C.G., CA.GE., C.A., C.V., C.S., C.A., CI.AN., C.N., CI.GA., C. N. (matr. ...), C.N. (matr. ...), C. L., C.R.M., C.M., C. P., C.T., C.C., C.R., C.V., C.P., tutti elettivamente domiciliati in ROMA VIA PIETRA PAPA 185, presso lo studio dell'avvocato DONATI SIMONA, rappresentati e difesi dagli avvocati LAURO FRANCESCO, M.M., giusta delega in atti;

- controricorrenti al ricorso incidentale -

avverso la sentenza n. 4816/05 della Corte d'Appello di NAPOLI, depositata il 09/08/05 R.G.N. 4221/04;

udita la relazione della causa svolta nella pubblica udienza del 18/03/08 dal Consigliere Dott. VIDIRI Guido;

udito l'Avvocato RIZZO;

udito il P.M. in persona del Sostituto Procuratore Generale Dott. LO VOI Francesco, che ha concluso per l'accoglimento del secondo motivo del ricorso principale e del ricorso incidentale condizionato, con assorbimento nel resto.

 

Fatto

Con ricorso depositato in data 19 novembre 2002 presso il Tribunale di Napoli, C.G. e gli altri litisconsorti in epigrafe, riferivano di essere tutti dipendenti dell'A.N.M. con mansioni di autista da oltre 5 anni e di essere obbligati dall'azienda ad utilizzare una specifica divisa ex R.D. 8 gennaio 1931, n. 148, allegato A, art. 2, ed Accordo Nazionale del 19 febbraio 1948, art. 11, come integrato dall'art. 50 del contratto collettivo nazionale del 23 luglio 1976.

L'Azienda non aveva però provveduto a mettere a loro disposizione uno spogliatoio dove potevano cambiarsi e riporre i loro abiti civili come impostole dal D.P.R. n. 303 del 1956, art. 40, novellato dal D.Lgs. n. 626 del 1994.

Tutto ciò premesso, i ricorrenti chiedevano la condanna dell'Azienda convenuta a predisporre un idoneo numero di spogliatoi nei locali presso cui prendevano servizio ed al risarcimento del danno procurato dalla violazione del suddetto art. 40.
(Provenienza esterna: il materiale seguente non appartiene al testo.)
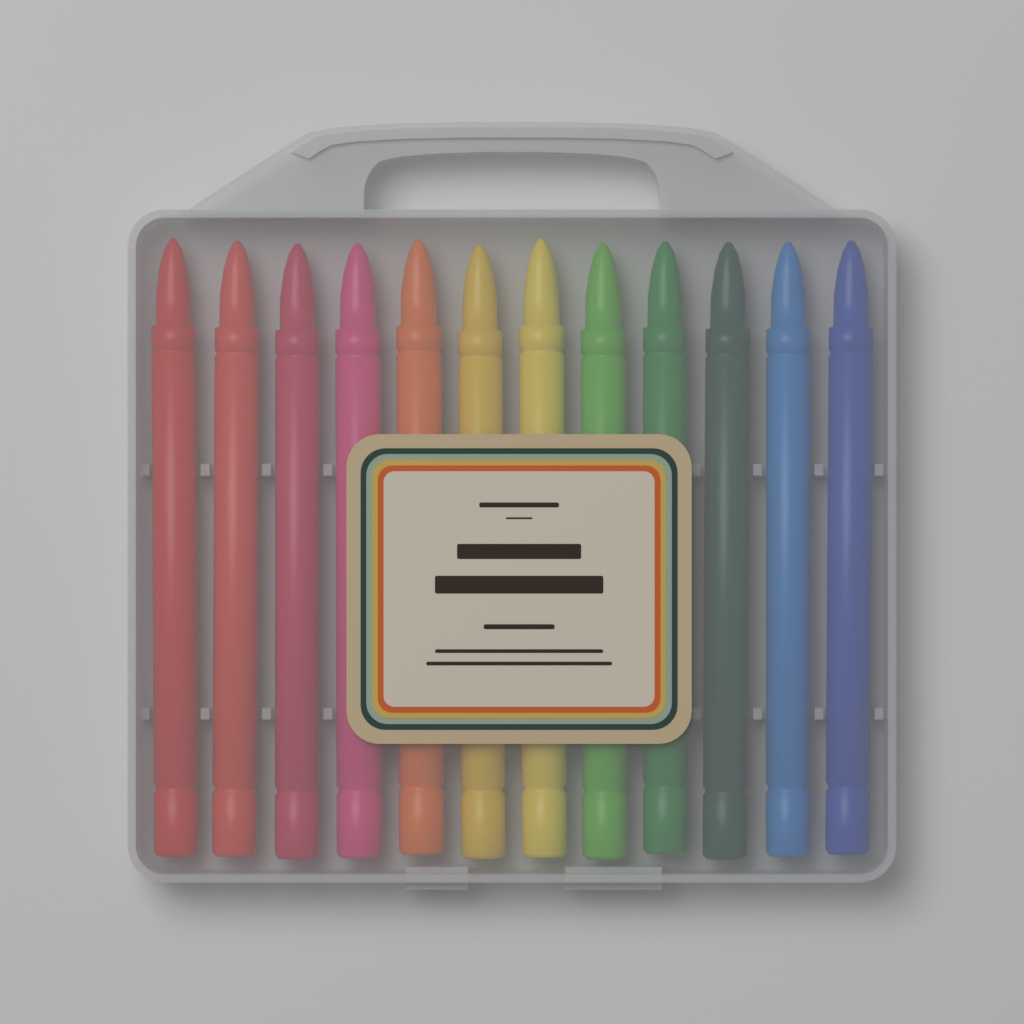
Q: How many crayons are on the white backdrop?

Dopo la costituzione del contraddittorio, il Giudice adito rigettava la domanda, ed, a seguito di gravame, la Corte d'appello di Napoli, con sentenza del 9 agosto 2005, rigettava l'appello e confermava l'impugnata sentenza.
Nel pervenire a tale conclusione la Corte territoriale osservava che nel caso di specie non era possibile disporre una condanna in forma specifica in quanto l'inadempimento dell'obbligo da parte dell'A.N.M. s.p.a. di apprestare uno spogliatoio per i propri dipendenti era sanzionabile penalmente e sul versante civilistico consentiva alla parte danneggiata da tale condotta di chiedere il risarcimento dei danni subiti.
Ma nel caso in esame il danno non era stato provato dai lavoratori, non essendo ipotizzabile un danno alla salute né una lesione alla tutela della riservatezza, non potendosi ipotizzare come tale la violazione del diritto a non fare conoscere il proprio stato di dipendente dell'A.N.M..
Né infine era ravvisabile un danno morale o un disagio idoneo a costituire valido parametro per valutare l'entità del danno.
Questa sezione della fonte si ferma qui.